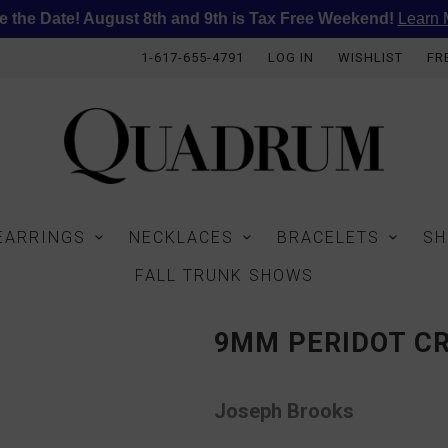
e the Date! August 8th and 9th is Tax Free Weekend!
Learn 
1-617-655-4791
LOG IN
WISHLIST
FR
EARRINGS
NECKLACES
BRACELETS
SH
FALL TRUNK SHOWS
9MM PERIDOT C
Joseph Brooks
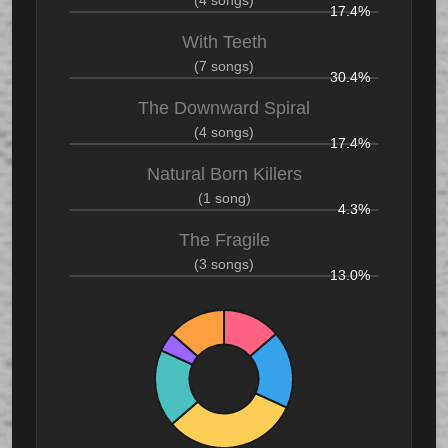
17.4%
With Teeth
(7 songs)
30.4%
The Downward Spiral
(4 songs)
17.4%
Natural Born Killers
(1 song)
4.3%
The Fragile
(3 songs)
13.0%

» **WORK INSTRUCTIONS**
Word for word, set down the lines from the line with "9MM PERIDOT C" through the last line of the entries, and nothing else; the pictures stay out.

» **OUTPUT FOR THIS TASK**
9MM PERIDOT C
Joseph Brooks
17.4%
With Teeth
(7 songs)
30.4%
The Downward Spiral
(4 songs)
17.4%
Natural Born Killers
(1 song)
4.3%
The Fragile
(3 songs)
13.0%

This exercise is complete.